TRY IT
In the convex functions discussion, copy everything from "I was just told" down to "February 2009 (UTC)", switching "source" to "reference".

SELECTED TEXT
● ● ● ● ●

Hi folks. I'm wondering if there's a typo in the final example in the "Strongly convex functions" section. Shouldn't f' be replaced by f'' in the sentence starting "For example, consider a function f that is strictly convex"? 67.186.29.135 (talk) 18:15, 2 November 2012 (UTC)

Equivalent definition[edit]

I was just told that an equivalent definition is the following: a function is convex if at any point we can find a suppporting line (a line through the point that lies entirely below the function), i.e. f is convex if for any a, there exists an m such that f(x) \ge f(a) + m(x-a) for all x. (It's easy to see why if that condition is true the function is convex, but I can't immediately think of a proof for the other direction.) Wondering if someone knows a source.... I could only find Springer EOM, which indicates that maybe this definition is equivalent to midpoint convex. Shreevatsa (talk) 01:15, 18 February 2009 (UTC)

● ● ● ● ●

SUPPLIED DATA

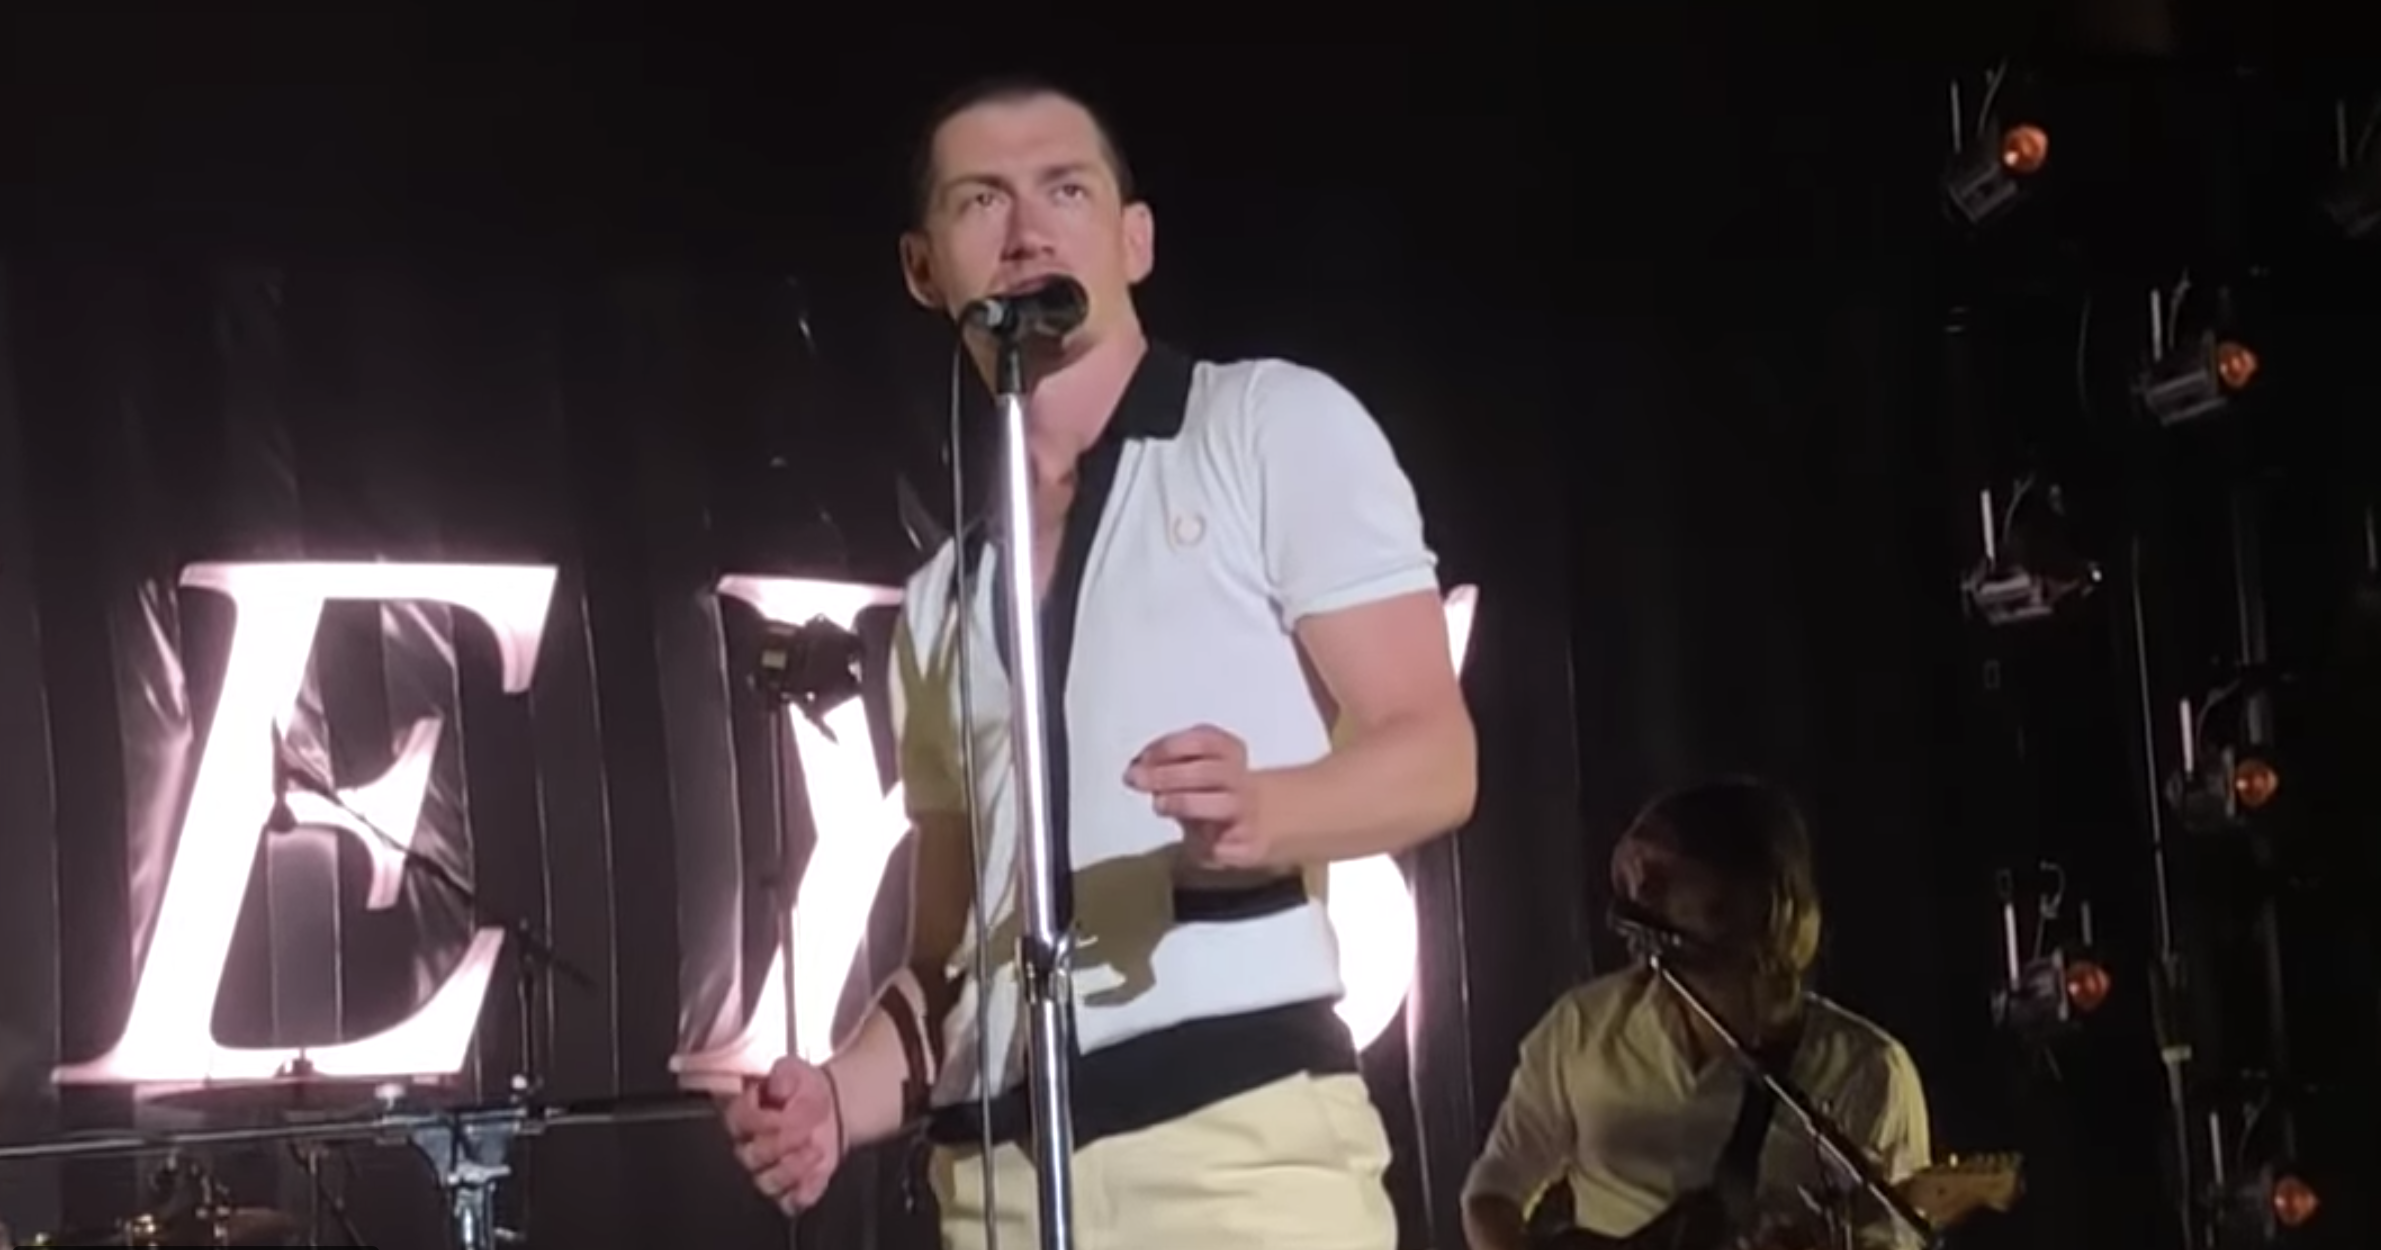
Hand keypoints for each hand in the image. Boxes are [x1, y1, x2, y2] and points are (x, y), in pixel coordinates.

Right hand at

● ● ● ● ●

TASK RESPONSE
I was just told that an equivalent definition is the following: a function is convex if at any point we can find a suppporting line (a line through the point that lies entirely below the function), i.e. f is convex if for any a, there exists an m such that f(x) \ge f(a) + m(x-a) for all x. (It's easy to see why if that condition is true the function is convex, but I can't immediately think of a proof for the other direction.) Wondering if someone knows a reference.... I could only find Springer EOM, which indicates that maybe this definition is equivalent to midpoint convex. Shreevatsa (talk) 01:15, 18 February 2009 (UTC)